▶ [Instructions to follow] Locate the word "kurczakiem" in the material, then show every line that holds it.

▶ [Data supplied]
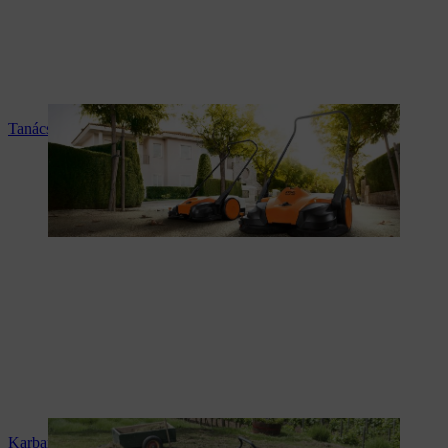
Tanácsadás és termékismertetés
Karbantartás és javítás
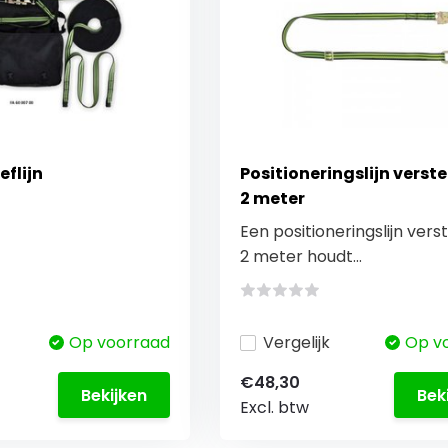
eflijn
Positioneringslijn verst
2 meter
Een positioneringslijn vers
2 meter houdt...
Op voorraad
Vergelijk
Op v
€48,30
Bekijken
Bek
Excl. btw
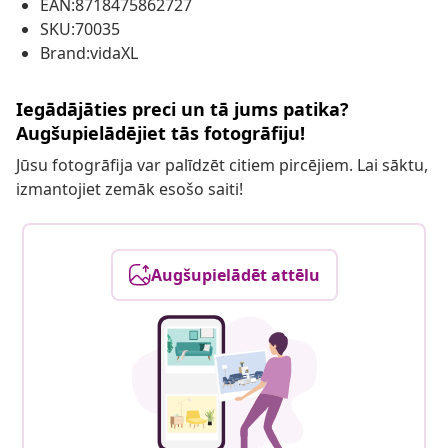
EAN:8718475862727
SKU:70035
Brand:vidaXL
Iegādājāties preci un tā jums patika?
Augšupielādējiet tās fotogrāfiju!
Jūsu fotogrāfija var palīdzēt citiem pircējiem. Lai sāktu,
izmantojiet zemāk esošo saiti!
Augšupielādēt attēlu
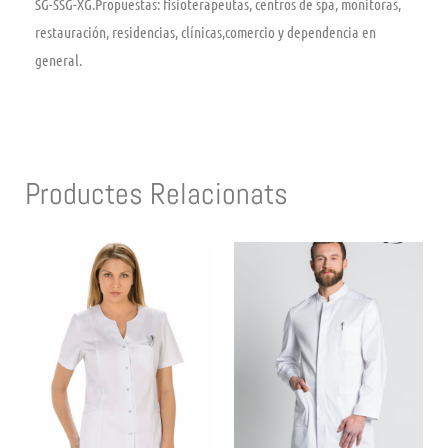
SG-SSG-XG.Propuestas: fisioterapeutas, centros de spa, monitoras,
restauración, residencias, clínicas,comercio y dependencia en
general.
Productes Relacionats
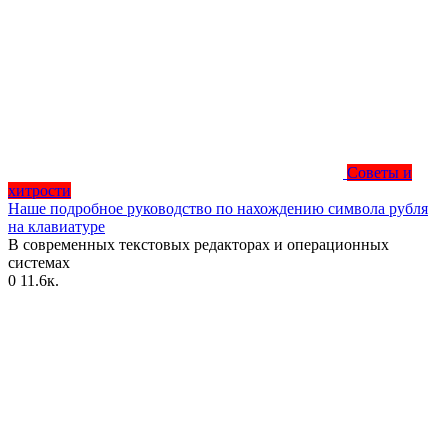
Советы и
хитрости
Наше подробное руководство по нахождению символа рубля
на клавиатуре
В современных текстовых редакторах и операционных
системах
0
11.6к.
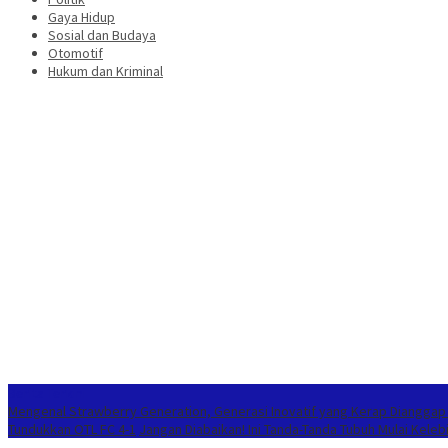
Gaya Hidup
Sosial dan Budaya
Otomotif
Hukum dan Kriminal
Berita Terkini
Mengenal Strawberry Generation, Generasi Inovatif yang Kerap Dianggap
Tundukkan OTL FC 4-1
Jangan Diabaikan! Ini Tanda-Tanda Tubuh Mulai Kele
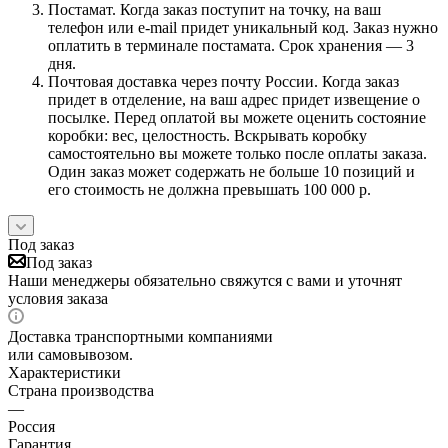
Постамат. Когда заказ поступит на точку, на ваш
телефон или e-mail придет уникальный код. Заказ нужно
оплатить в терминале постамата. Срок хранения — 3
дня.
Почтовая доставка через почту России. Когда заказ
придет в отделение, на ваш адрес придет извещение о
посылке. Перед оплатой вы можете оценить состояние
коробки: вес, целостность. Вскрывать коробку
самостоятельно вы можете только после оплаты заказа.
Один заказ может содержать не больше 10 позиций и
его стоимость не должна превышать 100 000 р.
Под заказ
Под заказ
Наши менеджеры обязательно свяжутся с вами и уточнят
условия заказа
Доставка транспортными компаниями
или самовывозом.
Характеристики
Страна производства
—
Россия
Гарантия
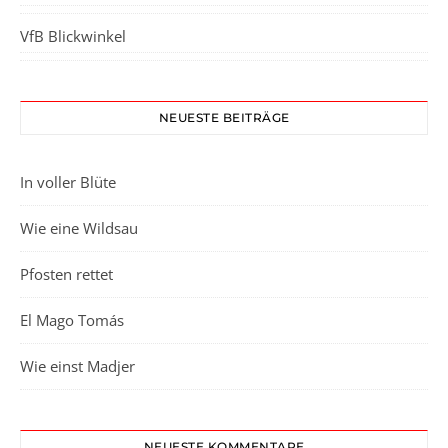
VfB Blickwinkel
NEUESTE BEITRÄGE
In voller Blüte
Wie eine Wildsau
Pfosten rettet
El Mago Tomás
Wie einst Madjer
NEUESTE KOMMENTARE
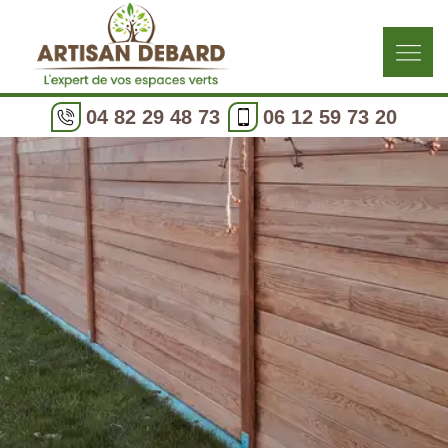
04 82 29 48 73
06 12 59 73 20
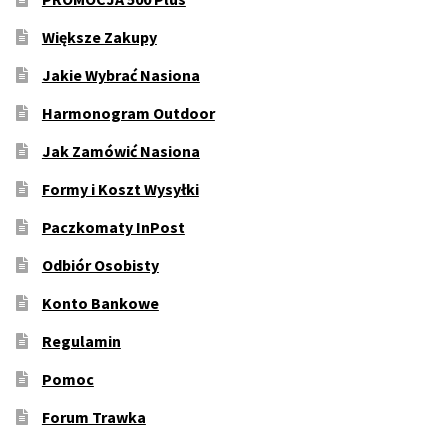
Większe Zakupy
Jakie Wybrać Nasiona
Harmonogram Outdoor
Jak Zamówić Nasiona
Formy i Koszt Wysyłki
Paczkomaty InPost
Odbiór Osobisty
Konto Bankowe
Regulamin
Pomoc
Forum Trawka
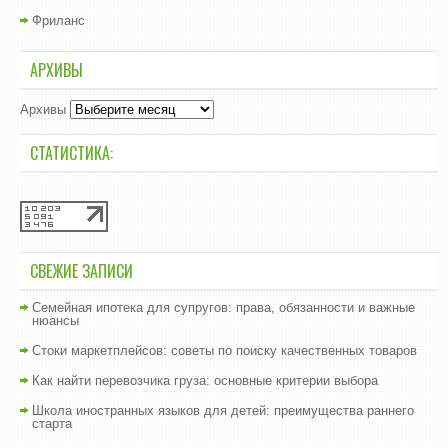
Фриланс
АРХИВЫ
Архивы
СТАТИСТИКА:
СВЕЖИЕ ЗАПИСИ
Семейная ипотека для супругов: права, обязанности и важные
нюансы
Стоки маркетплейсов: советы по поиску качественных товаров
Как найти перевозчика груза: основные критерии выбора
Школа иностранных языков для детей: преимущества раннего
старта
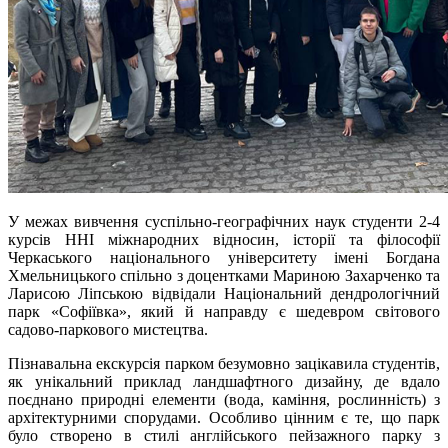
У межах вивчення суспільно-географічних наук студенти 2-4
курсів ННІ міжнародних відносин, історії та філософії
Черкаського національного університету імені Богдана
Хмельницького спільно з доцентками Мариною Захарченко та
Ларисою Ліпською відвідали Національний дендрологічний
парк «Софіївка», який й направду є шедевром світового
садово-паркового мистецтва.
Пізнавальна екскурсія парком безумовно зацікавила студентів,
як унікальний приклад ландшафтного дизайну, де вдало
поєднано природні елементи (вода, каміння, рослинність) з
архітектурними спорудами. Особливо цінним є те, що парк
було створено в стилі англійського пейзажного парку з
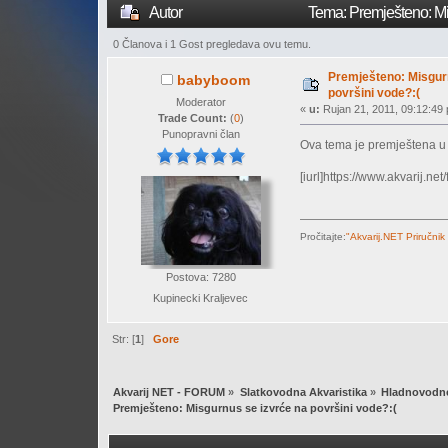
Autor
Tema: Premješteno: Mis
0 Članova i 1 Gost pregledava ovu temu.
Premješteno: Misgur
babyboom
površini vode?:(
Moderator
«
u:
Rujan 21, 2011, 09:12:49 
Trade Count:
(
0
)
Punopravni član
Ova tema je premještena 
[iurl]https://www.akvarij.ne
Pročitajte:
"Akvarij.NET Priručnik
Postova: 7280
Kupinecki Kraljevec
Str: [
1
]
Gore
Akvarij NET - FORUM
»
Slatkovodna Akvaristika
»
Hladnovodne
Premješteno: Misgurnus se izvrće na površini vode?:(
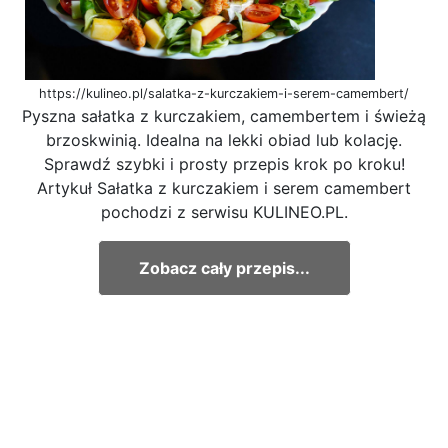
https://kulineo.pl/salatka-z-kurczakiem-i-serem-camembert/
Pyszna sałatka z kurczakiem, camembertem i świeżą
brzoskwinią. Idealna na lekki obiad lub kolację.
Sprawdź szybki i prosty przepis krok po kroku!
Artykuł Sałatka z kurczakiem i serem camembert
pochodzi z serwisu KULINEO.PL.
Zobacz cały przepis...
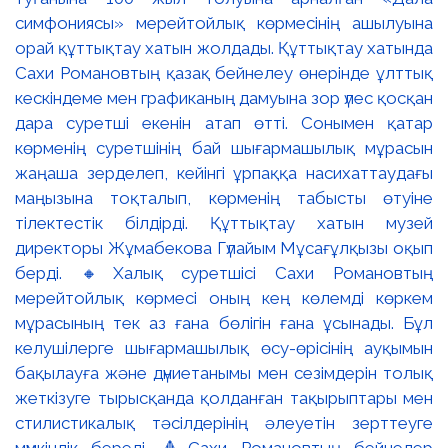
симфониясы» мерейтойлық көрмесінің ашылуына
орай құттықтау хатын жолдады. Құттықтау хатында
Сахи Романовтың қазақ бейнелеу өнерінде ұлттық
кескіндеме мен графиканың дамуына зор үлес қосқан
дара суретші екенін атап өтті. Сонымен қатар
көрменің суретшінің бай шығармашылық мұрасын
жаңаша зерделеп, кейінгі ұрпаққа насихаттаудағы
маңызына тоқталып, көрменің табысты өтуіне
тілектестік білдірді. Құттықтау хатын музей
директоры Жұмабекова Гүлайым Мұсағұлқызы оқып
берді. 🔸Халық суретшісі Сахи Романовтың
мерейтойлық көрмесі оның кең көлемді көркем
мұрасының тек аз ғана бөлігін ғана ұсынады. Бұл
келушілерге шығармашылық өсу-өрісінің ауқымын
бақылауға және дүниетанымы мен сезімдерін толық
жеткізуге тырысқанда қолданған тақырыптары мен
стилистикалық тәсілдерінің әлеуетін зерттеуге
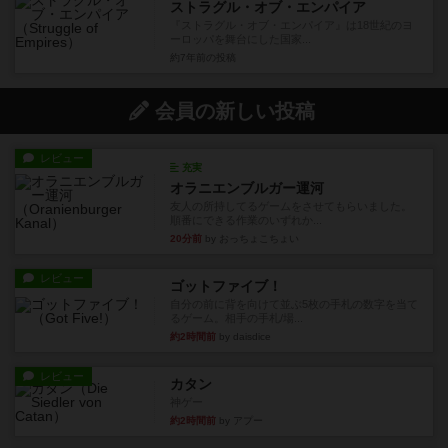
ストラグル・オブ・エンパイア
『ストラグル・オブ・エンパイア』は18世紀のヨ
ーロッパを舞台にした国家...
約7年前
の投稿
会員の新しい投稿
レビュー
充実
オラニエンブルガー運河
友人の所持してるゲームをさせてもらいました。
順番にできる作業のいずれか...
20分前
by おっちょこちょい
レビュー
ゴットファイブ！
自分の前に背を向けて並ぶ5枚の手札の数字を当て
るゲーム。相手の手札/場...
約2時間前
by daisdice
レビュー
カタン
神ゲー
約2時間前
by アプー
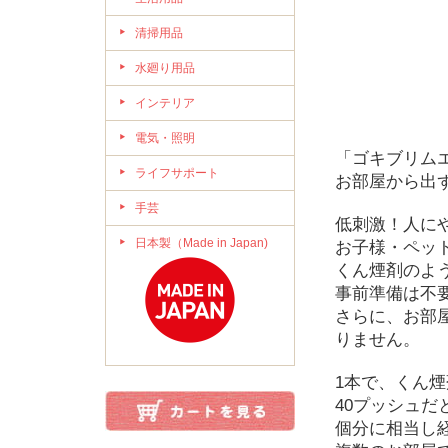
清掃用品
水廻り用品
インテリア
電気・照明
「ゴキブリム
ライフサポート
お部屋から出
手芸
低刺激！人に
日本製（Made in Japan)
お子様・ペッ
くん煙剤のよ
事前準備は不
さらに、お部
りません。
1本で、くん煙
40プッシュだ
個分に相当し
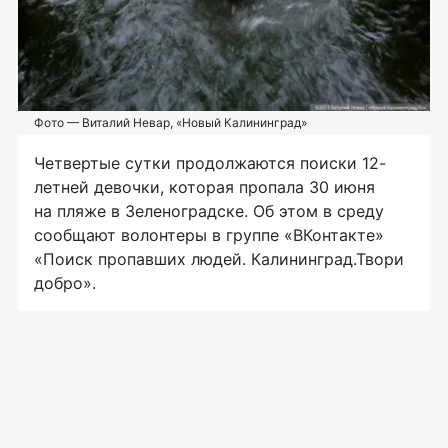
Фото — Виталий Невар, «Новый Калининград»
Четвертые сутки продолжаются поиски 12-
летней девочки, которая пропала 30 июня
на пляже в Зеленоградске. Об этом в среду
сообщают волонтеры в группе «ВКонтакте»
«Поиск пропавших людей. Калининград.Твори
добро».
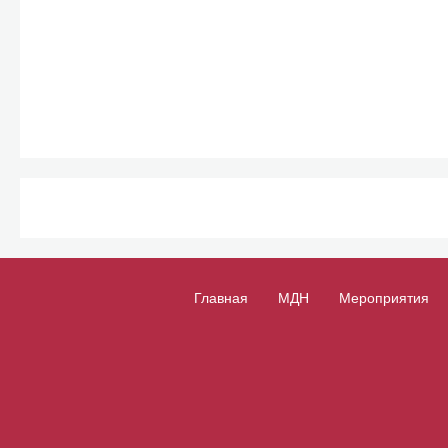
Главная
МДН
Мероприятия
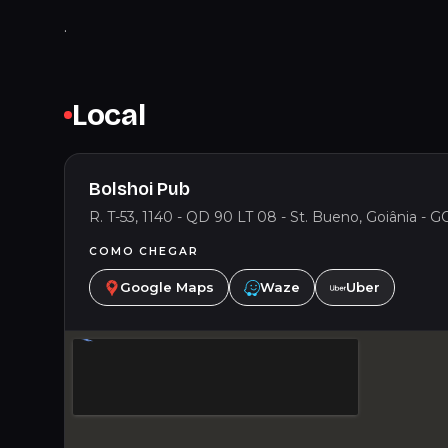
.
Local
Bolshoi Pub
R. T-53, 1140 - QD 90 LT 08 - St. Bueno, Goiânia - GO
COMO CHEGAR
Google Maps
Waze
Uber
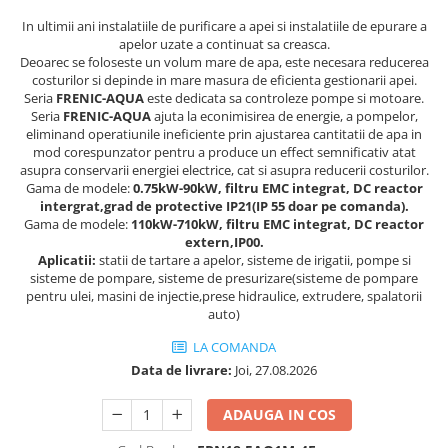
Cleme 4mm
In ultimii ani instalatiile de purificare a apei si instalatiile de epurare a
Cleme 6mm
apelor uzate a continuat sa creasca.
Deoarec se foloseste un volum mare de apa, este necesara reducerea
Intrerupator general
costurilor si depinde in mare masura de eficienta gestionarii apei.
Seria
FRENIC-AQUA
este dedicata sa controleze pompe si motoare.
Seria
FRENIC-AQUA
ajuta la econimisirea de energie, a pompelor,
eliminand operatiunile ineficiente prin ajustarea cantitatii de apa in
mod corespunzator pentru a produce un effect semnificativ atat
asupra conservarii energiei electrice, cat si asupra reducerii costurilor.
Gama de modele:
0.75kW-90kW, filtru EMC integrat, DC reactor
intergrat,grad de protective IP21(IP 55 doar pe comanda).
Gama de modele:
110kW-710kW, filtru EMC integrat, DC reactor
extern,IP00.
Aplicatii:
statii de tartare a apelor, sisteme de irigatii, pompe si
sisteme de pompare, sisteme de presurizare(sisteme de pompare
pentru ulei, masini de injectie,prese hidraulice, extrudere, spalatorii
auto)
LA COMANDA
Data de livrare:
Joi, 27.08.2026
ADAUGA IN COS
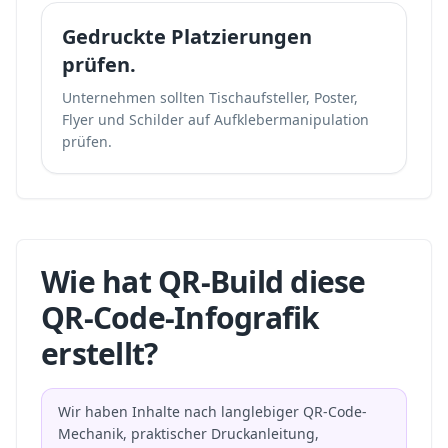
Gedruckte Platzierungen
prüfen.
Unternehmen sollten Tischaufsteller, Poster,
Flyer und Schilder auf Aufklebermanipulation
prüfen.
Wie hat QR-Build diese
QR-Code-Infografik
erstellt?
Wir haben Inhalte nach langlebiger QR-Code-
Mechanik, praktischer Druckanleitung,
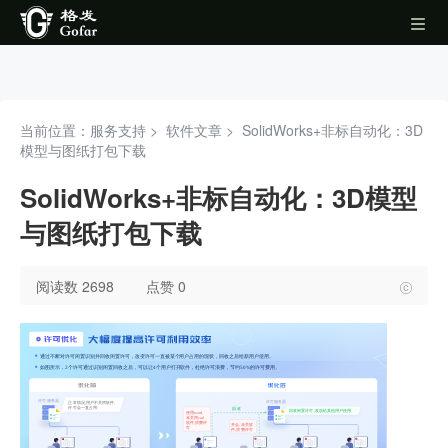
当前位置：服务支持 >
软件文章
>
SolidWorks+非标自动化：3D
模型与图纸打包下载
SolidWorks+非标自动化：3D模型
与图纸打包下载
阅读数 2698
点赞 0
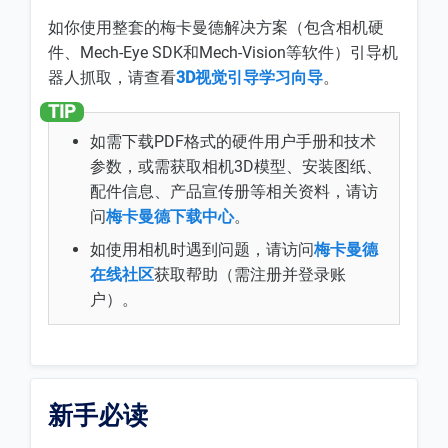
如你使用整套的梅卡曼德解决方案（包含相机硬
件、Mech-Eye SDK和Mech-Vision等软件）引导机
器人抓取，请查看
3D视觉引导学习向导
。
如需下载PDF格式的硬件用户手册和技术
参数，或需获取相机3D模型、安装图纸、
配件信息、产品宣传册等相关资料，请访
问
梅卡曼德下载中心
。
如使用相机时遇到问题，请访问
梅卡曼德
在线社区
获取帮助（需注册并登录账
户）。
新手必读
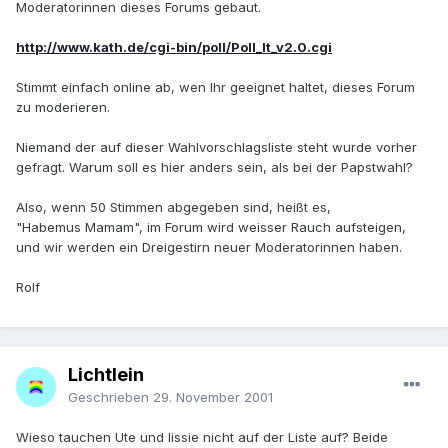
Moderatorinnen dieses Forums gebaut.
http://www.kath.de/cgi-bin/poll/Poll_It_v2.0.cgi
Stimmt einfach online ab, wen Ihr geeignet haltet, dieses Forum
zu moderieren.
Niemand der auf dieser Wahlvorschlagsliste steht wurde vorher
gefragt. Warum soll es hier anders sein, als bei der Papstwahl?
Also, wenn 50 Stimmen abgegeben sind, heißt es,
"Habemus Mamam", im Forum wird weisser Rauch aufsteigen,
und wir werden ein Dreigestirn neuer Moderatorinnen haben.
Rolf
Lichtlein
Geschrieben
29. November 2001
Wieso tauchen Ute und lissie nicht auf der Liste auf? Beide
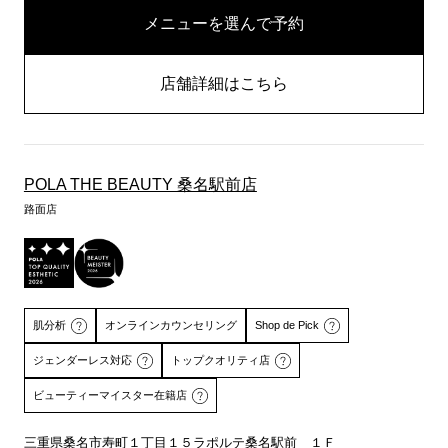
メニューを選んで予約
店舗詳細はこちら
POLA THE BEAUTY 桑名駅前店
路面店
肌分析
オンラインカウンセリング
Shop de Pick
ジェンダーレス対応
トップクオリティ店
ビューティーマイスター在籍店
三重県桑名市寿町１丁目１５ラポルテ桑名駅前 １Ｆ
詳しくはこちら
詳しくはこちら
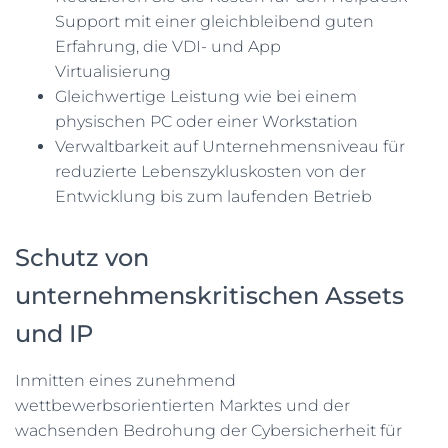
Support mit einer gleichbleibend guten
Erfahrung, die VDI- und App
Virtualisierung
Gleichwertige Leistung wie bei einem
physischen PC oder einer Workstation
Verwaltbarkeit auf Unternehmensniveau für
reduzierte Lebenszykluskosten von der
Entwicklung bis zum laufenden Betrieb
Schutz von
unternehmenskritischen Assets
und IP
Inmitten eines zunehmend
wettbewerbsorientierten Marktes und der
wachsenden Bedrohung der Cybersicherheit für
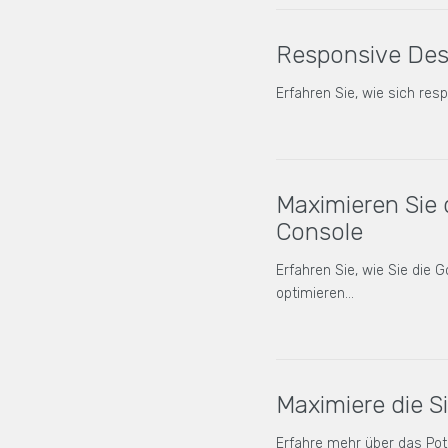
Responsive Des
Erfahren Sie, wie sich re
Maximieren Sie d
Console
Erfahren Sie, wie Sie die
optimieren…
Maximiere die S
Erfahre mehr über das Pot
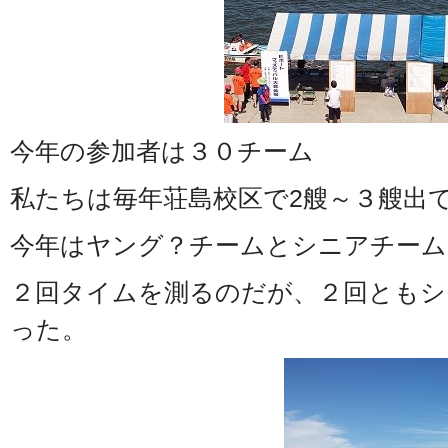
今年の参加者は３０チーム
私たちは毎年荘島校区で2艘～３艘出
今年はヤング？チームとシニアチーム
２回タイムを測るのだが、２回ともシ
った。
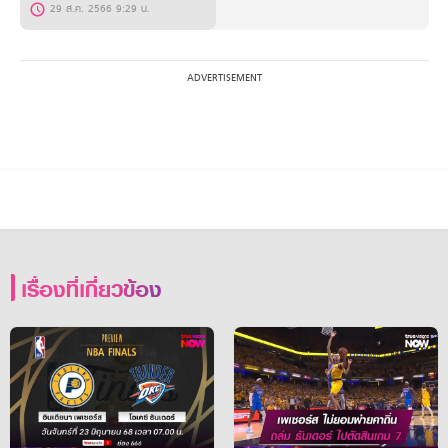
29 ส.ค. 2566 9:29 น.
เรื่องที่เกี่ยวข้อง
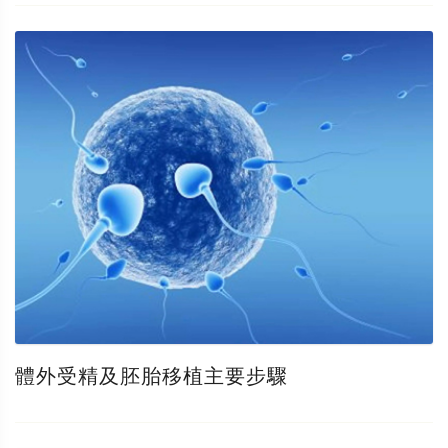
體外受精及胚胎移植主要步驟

▶ [Output for this exercise]
https://kulineo.pl/salatka-z-kurczakiem-i-serem-camembert/
Pyszna sałatka z kurczakiem, camembertem i świeżą
Artykuł Sałatka z kurczakiem i serem camembert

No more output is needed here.